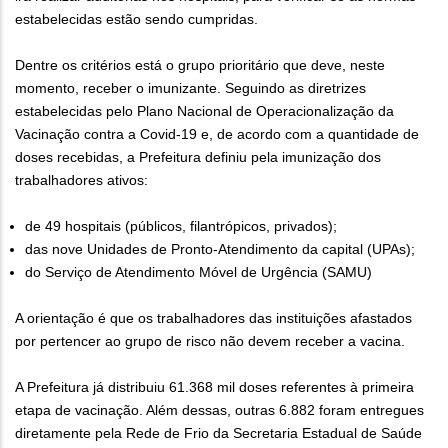
estabelecidas estão sendo cumpridas.
Dentre os critérios está o grupo prioritário que deve, neste
momento, receber o imunizante. Seguindo as diretrizes
estabelecidas pelo Plano Nacional de Operacionalização da
Vacinação contra a Covid-19 e, de acordo com a quantidade de
doses recebidas, a Prefeitura definiu pela imunização dos
trabalhadores ativos:
de 49 hospitais (públicos, filantrópicos, privados);
das nove Unidades de Pronto-Atendimento da capital (UPAs);
do Serviço de Atendimento Móvel de Urgência (SAMU)
A orientação é que os trabalhadores das instituições afastados
por pertencer ao grupo de risco não devem receber a vacina.
A Prefeitura já distribuiu 61.368 mil doses referentes à primeira
etapa de vacinação. Além dessas, outras 6.882 foram entregues
diretamente pela Rede de Frio da Secretaria Estadual de Saúde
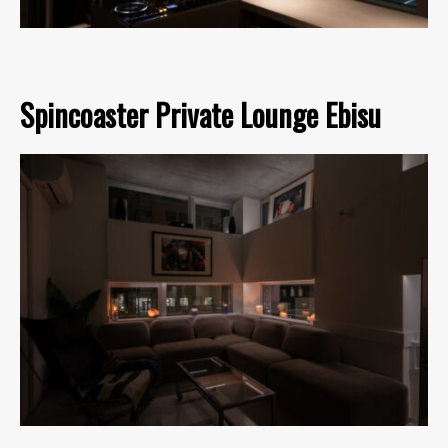
Spincoaster Private Lounge Ebisu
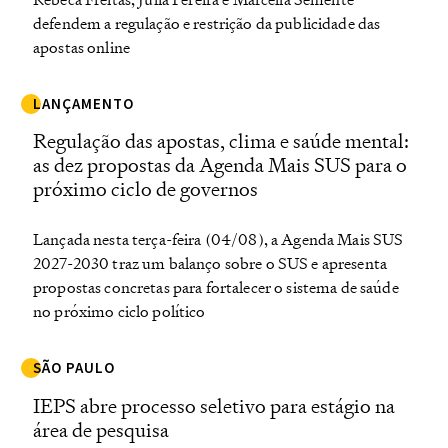
defendem a regulação e restrição da publicidade das
apostas online
LANÇAMENTO
Regulação das apostas, clima e saúde mental:
as dez propostas da Agenda Mais SUS para o
próximo ciclo de governos
Lançada nesta terça-feira (04/08), a Agenda Mais SUS
2027-2030 traz um balanço sobre o SUS e apresenta
propostas concretas para fortalecer o sistema de saúde
no próximo ciclo político
SÃO PAULO
IEPS abre processo seletivo para estágio na
área de pesquisa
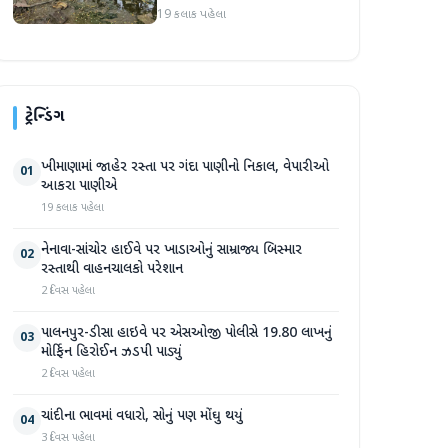
સપ્તાહમાં સેંકડો ભૂંડોના મોત
19 કલાક પહેલા
ટ્રેન્ડિંગ
ખીમાણામાં જાહેર રસ્તા પર ગંદા પાણીનો નિકાલ, વેપારીઓ
01
આકરા પાણીએ
19 કલાક પહેલા
નેનાવા-સાંચોર હાઈવે પર ખાડાઓનું સામ્રાજ્ય બિસ્માર
02
રસ્તાથી વાહનચાલકો પરેશાન
2 દિવસ પહેલા
પાલનપુર-ડીસા હાઇવે પર એસઓજી પોલીસે 19.80 લાખનું
03
મોર્ફિન હિરોઈન ઝડપી પાડ્યું
2 દિવસ પહેલા
ચાંદીના ભાવમાં વધારો, સોનું પણ મોંઘુ થયું
04
3 દિવસ પહેલા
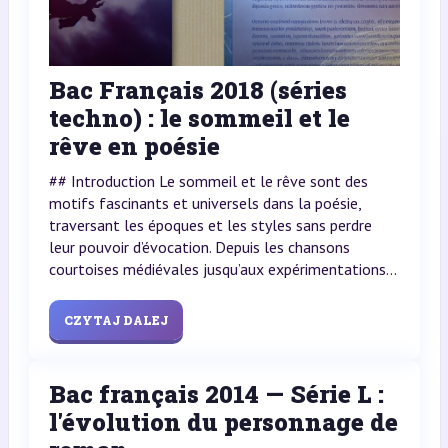
Bac Français 2018 (séries
techno) : le sommeil et le
rêve en poésie
## Introduction Le sommeil et le rêve sont des
motifs fascinants et universels dans la poésie,
traversant les époques et les styles sans perdre
leur pouvoir d’évocation. Depuis les chansons
courtoises médiévales jusqu’aux expérimentations...
CZYTAJ DALEJ
Bac français 2014 — Série L :
l'évolution du personnage de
------------------------
ACTIVITY: Beginning with the line that bears "ખીમાણામાં જાહેર રસ્તા", output each line through the last line of the listing exactly, and no others; skip the pictures.

YOUR SOLUTION:
ખીમાણામાં જાહેર રસ્તા પર ગંદા પાણીનો નિકાલ, વેપારીઓ
01
આકરા પાણીએ
19 કલાક પહેલા
નેનાવા-સાંચોર હાઈવે પર ખાડાઓનું સામ્રાજ્ય બિસ્માર
02
રસ્તાથી વાહનચાલકો પરેશાન
2 દિવસ પહેલા
પાલનપુર-ડીસા હાઇવે પર એસઓજી પોલીસે 19.80 લાખનું
03
મોર્ફિન હિરોઈન ઝડપી પાડ્યું
2 દિવસ પહેલા
ચાંદીના ભાવમાં વધારો, સોનું પણ મોંઘુ થયું
04
3 દિવસ પહેલા
Bac Français 2018 (séries
techno) : le sommeil et le
rêve en poésie
## Introduction Le sommeil et le rêve sont des
motifs fascinants et universels dans la poésie,
traversant les époques et les styles sans perdre
leur pouvoir d’évocation. Depuis les chansons
courtoises médiévales jusqu’aux expérimentations...
CZYTAJ DALEJ
Bac français 2014 — Série L :
l'évolution du personnage de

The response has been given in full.